(The task)
Print the data that follows again, keeping every line exact.
-*-
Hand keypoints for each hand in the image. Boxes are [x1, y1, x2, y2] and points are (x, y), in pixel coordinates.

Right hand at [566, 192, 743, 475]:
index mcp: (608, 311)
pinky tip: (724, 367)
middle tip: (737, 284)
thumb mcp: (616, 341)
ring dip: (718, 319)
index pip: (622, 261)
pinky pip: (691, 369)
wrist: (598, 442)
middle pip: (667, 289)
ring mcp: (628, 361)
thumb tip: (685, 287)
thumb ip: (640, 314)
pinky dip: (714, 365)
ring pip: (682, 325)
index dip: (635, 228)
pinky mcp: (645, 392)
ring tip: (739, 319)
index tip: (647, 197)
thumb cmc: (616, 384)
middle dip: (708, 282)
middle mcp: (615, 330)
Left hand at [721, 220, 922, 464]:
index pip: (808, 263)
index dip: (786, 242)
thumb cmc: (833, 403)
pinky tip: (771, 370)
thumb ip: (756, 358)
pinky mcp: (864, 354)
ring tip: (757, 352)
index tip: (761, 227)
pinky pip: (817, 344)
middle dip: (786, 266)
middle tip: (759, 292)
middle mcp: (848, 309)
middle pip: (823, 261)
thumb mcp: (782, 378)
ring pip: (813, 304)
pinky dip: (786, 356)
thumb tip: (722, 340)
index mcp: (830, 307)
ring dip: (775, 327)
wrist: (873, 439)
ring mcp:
-*-
(Finished exercise)
Hand keypoints for each hand in the image. Boxes are [x1, y1, x2, y2] and points are (x, y), in pixel coordinates.

Right hand at [566, 192, 743, 475]:
index mcp: (608, 311)
pinky tip: (724, 367)
middle tip: (737, 284)
thumb mcp: (616, 341)
ring dip: (718, 319)
index pip: (622, 261)
pinky pip: (691, 369)
wrist: (598, 442)
middle pip: (667, 289)
ring mcp: (628, 361)
thumb tip: (685, 287)
thumb ip: (640, 314)
pinky dip: (714, 365)
ring pip: (682, 325)
index dip: (635, 228)
pinky mcp: (645, 392)
ring tip: (739, 319)
index tip: (647, 197)
thumb cmc: (616, 384)
middle dip: (708, 282)
middle mcp: (615, 330)
Left hand at [721, 220, 922, 464]:
index pip: (808, 263)
index dip: (786, 242)
thumb cmc: (833, 403)
pinky tip: (771, 370)
thumb ip: (756, 358)
pinky mcp: (864, 354)
ring tip: (757, 352)
index tip: (761, 227)
pinky pip: (817, 344)
middle dip: (786, 266)
middle tip: (759, 292)
middle mcp: (848, 309)
middle pip: (823, 261)
thumb mcp: (782, 378)
ring pip: (813, 304)
pinky dip: (786, 356)
thumb tip: (722, 340)
index mcp: (830, 307)
ring dip: (775, 327)
wrist: (873, 439)
ring mcp:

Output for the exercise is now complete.